In between the chants of “brock-hamp-ton,” boys in Carhartt beanies and girls in orange jumpsuits guessed what the set list would be for Saturday night. Out of the dozens of tracks released by the band since 2016, what select few would it choose to play in the short 1 ½-hour set? Among the various speculations, one piece of BROCKHAMPTON trivia kept getting thrown into the air: “Did you know they met on a Kanye West fan page?”
The lights went down and the crowd’s cheers reverberated off the Warfield Theatre’s elaborate crown molding. A single bright light drifted, disembodied, across the stage. The spotlights faded to reveal a man, hidden by a painter’s mask and shrouded by a fog that disseminated into the pit. The crowd’s cheering heightened as he put on the iconic orange jumpsuit one leg at a time. When the mask came off, the crowd cheered at the grinning Ameer Vann — the face that’s featured on all three SATURATION album covers. The beat of “BOOGIE” — the first track off the group’s newest album, SATURATION III — introduced the night’s six performers from the self-proclaimed “boy band.”
As the boys delivered their verses, they got the crowd pulsating to the exhilarating flares of the bass in “BOOGIE.” The song wrapped up, the crowd was cheering for the boy band, and founder Kevin Abstract yelled into the mic, “Are you alive?!” — to which the crowd’s deafening screams responded with a unanimous “Yes.” Abstract then yelled, “Fuck Pitchfork!” — the music publication that has never given the band’s album higher than a 7.5/10 rating — and launched the band right into “QUEER,” from SATURATION II.
Onstage, the boy band continued to keep the audience hyped and engaged. Even in the slower song “FACE” — a track from the first SATURATION, led by Russell Boring (better known as Joba) — the audience was completely entranced by the pink-haired boy’s intimate falsetto.
As Joba performed, the band members draped their bodies over the living room furniture onstage. Those who had verses would casually roam to the front of the stage and deliver their words to a wide-eyed audience. At the song’s end, the lights on the stage went down and the instrumentals shut off. The concertgoers took their cue, singing the chorus a cappella directly back to Joba, who smiled as they knew every word.
From the get-go, BROCKHAMPTON has been known to test the limits of what it can do with its music — and this adventurous boundary-pushing didn’t stop when the group got onstage. About two-thirds of the way through, Abstract yelled, “That’s the end. We have no more songs to play.”
The statement brought a wave of boos and laughter from the crowd. After a dance-off between Joba and Dom McLennon, set to Whitney Houston and Rihanna background music, the band turned its mosh pit into a forum for a Q&A with the audience. Many asked about the group’s rise to fame. Others asked about members’ favorite part of the Bay Area. One even inquired as to Joba’s past experiences with taking massive shits — a question to which Joba replied, “That’s the second-best question we’ve ever been asked on tour.”

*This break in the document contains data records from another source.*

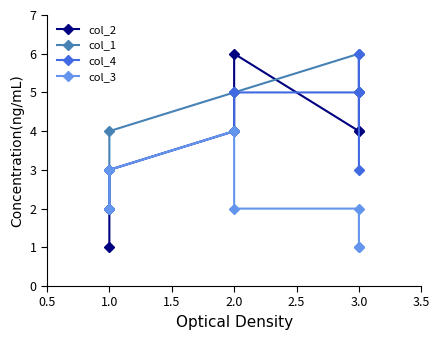

How many categories are shown in the chart?

8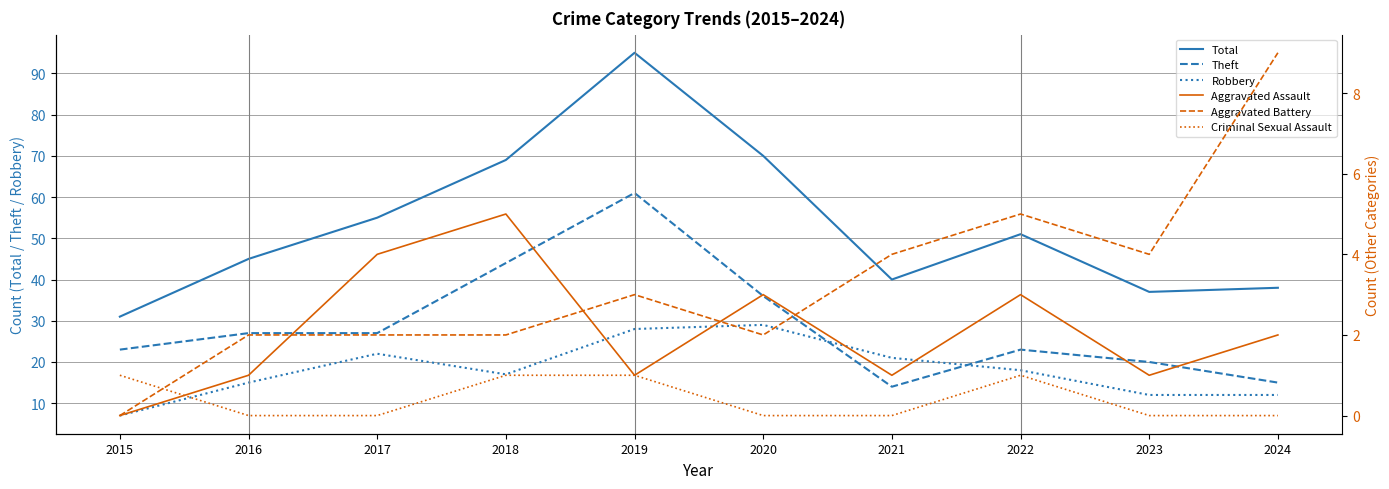

Reading left to right, what are all the values shown in this chart?

Total: 31	45	55	69	95	70	40	51	37	38
Theft: 23	27	27	44	61	36	14	23	20	15
Robbery: 7	15	22	17	28	29	21	18	12	12
Aggravated Assault: 0	1	4	5	1	3	1	3	1	2
Aggravated Battery: 0	2	2	2	3	2	4	5	4	9
Criminal Sexual Assault: 1	0	0	1	1	0	0	1	0	0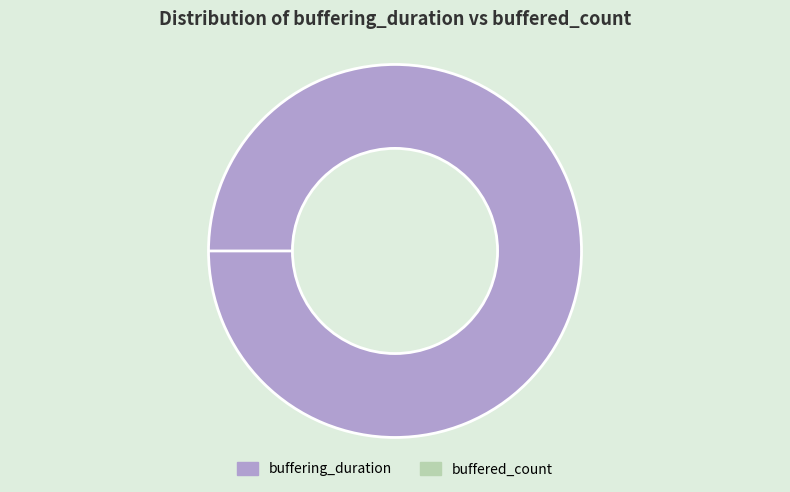

Which category has the biggest portion of the pie?

buffering_duration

Through producing, writing and putting out all its own content, BROCKHAMPTON is able to generate a body of work that’s uniquely its own because it’s all on the band’s own terms. The music is so strong because, despite possessing 15 members, it allows for each boy’s individuality to come through.
Nevertheless, Kevin Abstract dominated much of the concert with his presence. He was the main commentator between performances and he controlled much of the discussion between the band and the audience. Because of this, many of the other artists’ presences were overpowered by Abstract’s effect, making the group seem like background to the Kevin Abstract show.
Although Abstract’s lead was very obvious, through the performance of each piece, the members showed their collective passion for music and their dedication to getting the crowd hyped. From the mosh pit to the a cappella moments, the San Francisco show demonstrated how dedicated the BROCKHAMPTON fan base had become in just a few short years.